Characteristics of Tragedy 1. Tragic Hero : almost always fundamentally good, a capable person, somehow humanly significant. First, he is almost never so evil in his principles or his behavior. Second, he is capable, powerful, clever enough, or determined enough. Third, he is significant – representing man kind in some way.

2. Tragic action (plot) : a causal series of events. The plot of tragedy, however, is clearly emphatically causal. The events move in a progression governed fundamentally and obviously by causation: the sequence of events is necessary, even inevitable, in the long run.
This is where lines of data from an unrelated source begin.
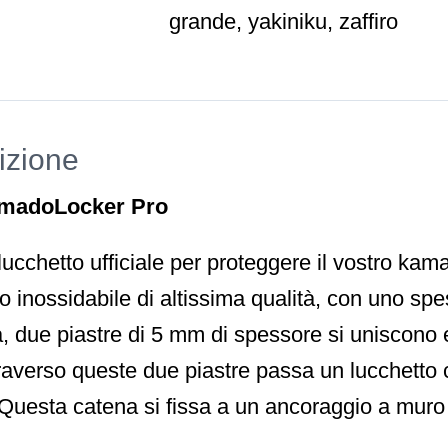
grande
,
yakiniku
,
zaffiro
izione
madoLocker Pro
 lucchetto ufficiale per proteggere il vostro ka
io inossidabile di altissima qualità, con uno sp
la, due piastre di 5 mm di spessore si uniscon
averso queste due piastre passa un lucchetto 
Questa catena si fissa a un ancoraggio a muro 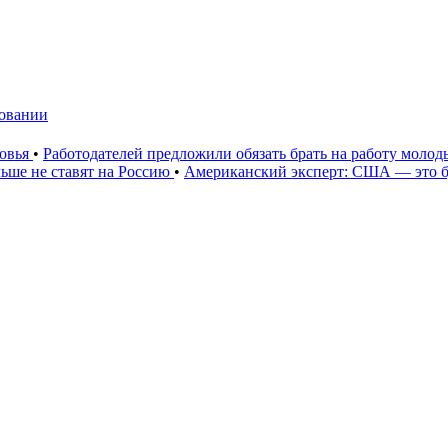
довании
ковья
•
Работодателей предложили обязать брать на работу моло
ьше не ставят на Россию
•
Американский эксперт: США — это 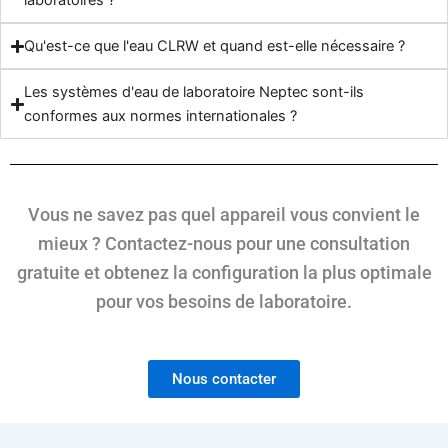
laboratoires ?
Qu'est-ce que l'eau CLRW et quand est-elle nécessaire ?
Les systèmes d'eau de laboratoire Neptec sont-ils
conformes aux normes internationales ?
Vous ne savez pas quel appareil vous convient le
mieux ? Contactez-nous pour une consultation
gratuite et obtenez la configuration la plus optimale
pour vos besoins de laboratoire.
Nous contacter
This necessity is determined by a number of different kinds of things: by the character of the hero, circumstances, or forces peculiar to the particular hero.

3. Tragic Irony: • The overt expression of a contrast between appearances and reality; the opposite of what we mean in order to intensify our meaning, by inversion. • Blessings disguised as misfortune, apparent strokes of luck that turn out to be curses. • The story of a fundamentally admirable and competent who comes to grief; he seems destined to success but it is actually doomed to failure. • The hero inevitably acts rightly, does what he has to do, or feels that he is doing so, yet to no avail.

4. Tragic Flaw : • Flaw, error, or defect in the tragic hero which leads to the hero’s downfall. • Harmatia : error, frailty, mistaken judgment, or misstep through which the fortune of the hero of a tragedy are reversed. • Hubris or hybris : overweening pride which results in the misfortune of the protagonist. • Macbeth (excessive ambition); Hamlet( fatal indecision); King Lear (hubris)

5. Tragic Rhythm of Action : Purpose – Passion – perception • The spiritual content of the play is tragic action; it is in its essence zweideutig (ambivalent): triumph and destruction; darkness and enlightenment; mourning and rejoicing. • This movement constitutes the shape of the play as a whole; it is also the shape of each episode, each discussion between principals with the chorus following. • Poiema (purpose)- Pathema (suffering) – Mathema (perception)

Varying Conceptions of Tragedy • Classical Tragedy Hero : noble or royal blood (aristocracy) • Structure : fall from eminence to baseness; • Unities of action, time, and place • Cause of hero’s defeat : fate

• English Renaissance – Modern • Hero : a commoner (modern); • Miracle plays : the whole history of the world from creation to Doomsday. • Shakespeare’s play (A & C) : covers several years and switches from Rome to Egypt and back several times.